Source passage >>
# # #

Professor Shulamit Elizur (), born April 6, 1955, is a scholar of ancient and medieval piyyut (Hebrew poetry). She is the head of the Fleischer Institute for the Study of Hebrew Poetry, a member of the Academy of the Hebrew Language, and a member of the editorial board of the Mekize Nirdamim publishing house.

Early life and education
She was born in Jerusalem, to Leah and Meir Hovav. She received her bachelor's degree at the Hebrew University of Jerusalem, in the departments of Hebrew language and Hebrew literature. She then entered directly into a doctoral program under the tutelage of Ezra Fleischer, in which she wrote her dissertation on the piyyutim of a paytan named Eleazar b. Qilar; she proved that this poet was a completely different individual from the famous poet Eleazar b. Qallir ("the Qalliri"). She later published this dissertation, including the full surviving corpus of Eleazar b. Qilar, as a book in 1988.

# # #

Provided data >>
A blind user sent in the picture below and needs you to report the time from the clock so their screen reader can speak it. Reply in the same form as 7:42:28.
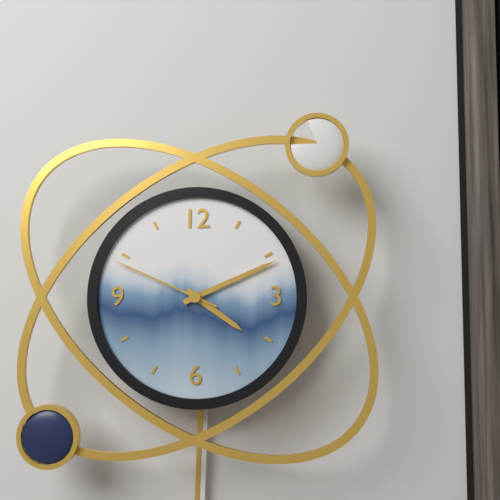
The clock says 4:11:49
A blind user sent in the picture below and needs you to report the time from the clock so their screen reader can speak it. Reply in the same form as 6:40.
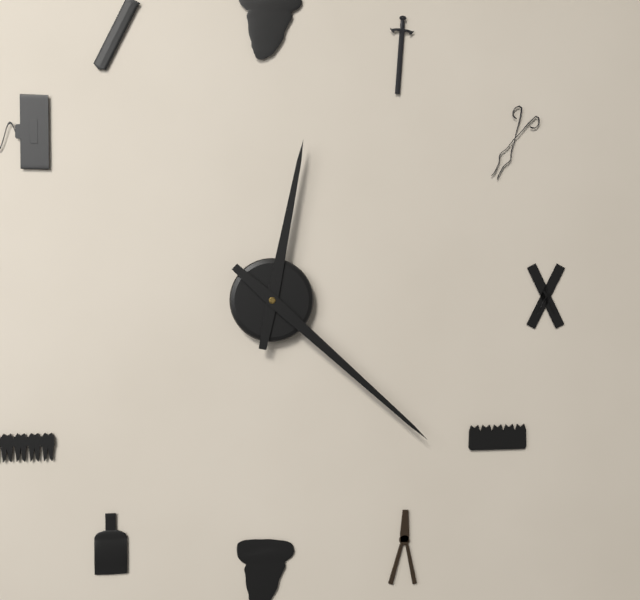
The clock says 12:22
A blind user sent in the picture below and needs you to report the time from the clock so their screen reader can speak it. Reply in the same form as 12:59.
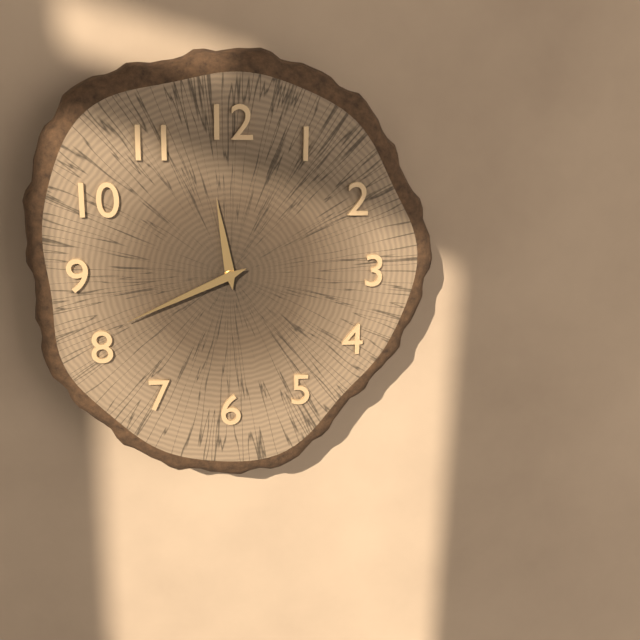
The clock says 11:41
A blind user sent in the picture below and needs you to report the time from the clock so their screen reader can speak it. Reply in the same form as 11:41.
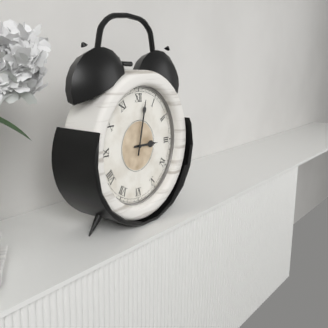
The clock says 3:02
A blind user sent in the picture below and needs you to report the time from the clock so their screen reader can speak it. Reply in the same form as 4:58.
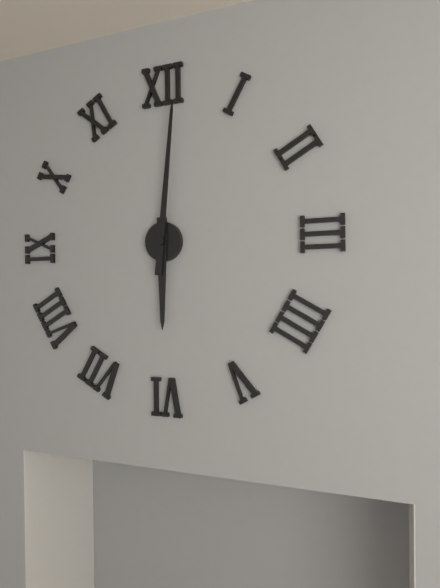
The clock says 6:01
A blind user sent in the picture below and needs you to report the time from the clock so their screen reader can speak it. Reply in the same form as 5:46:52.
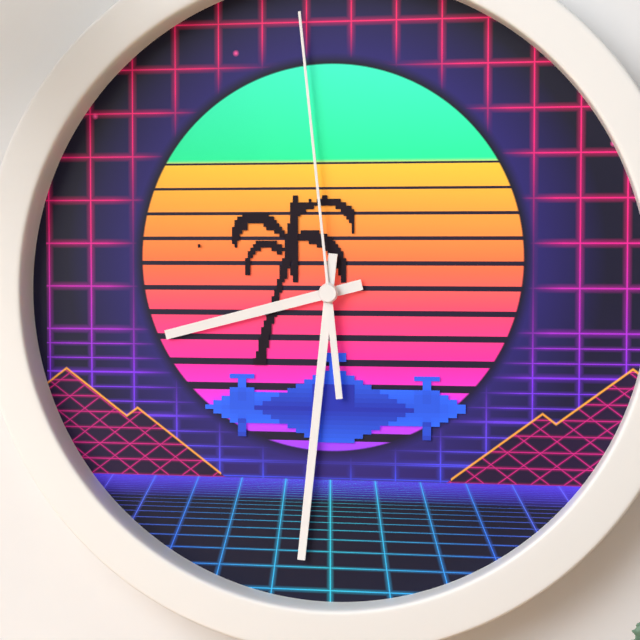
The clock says 8:31:59
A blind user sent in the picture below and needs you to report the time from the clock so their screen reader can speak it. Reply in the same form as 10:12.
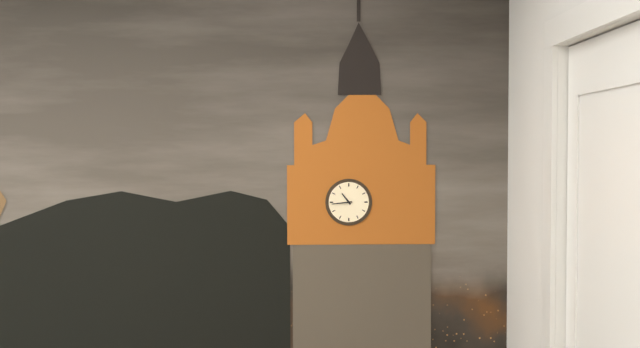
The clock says 10:44
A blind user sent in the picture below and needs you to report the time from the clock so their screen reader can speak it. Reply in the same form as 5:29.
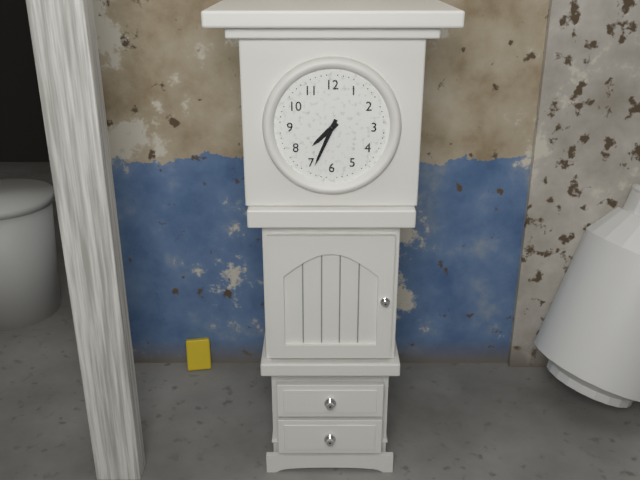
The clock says 7:34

# # #

Exercise aim >> Please reproduce the passage on Shulamit Elizur from "Professor Shulamit Elizur" to "Nirdamim publishing house.", word for word.

Result for this exercise >>
Professor Shulamit Elizur (), born April 6, 1955, is a scholar of ancient and medieval piyyut (Hebrew poetry). She is the head of the Fleischer Institute for the Study of Hebrew Poetry, a member of the Academy of the Hebrew Language, and a member of the editorial board of the Mekize Nirdamim publishing house.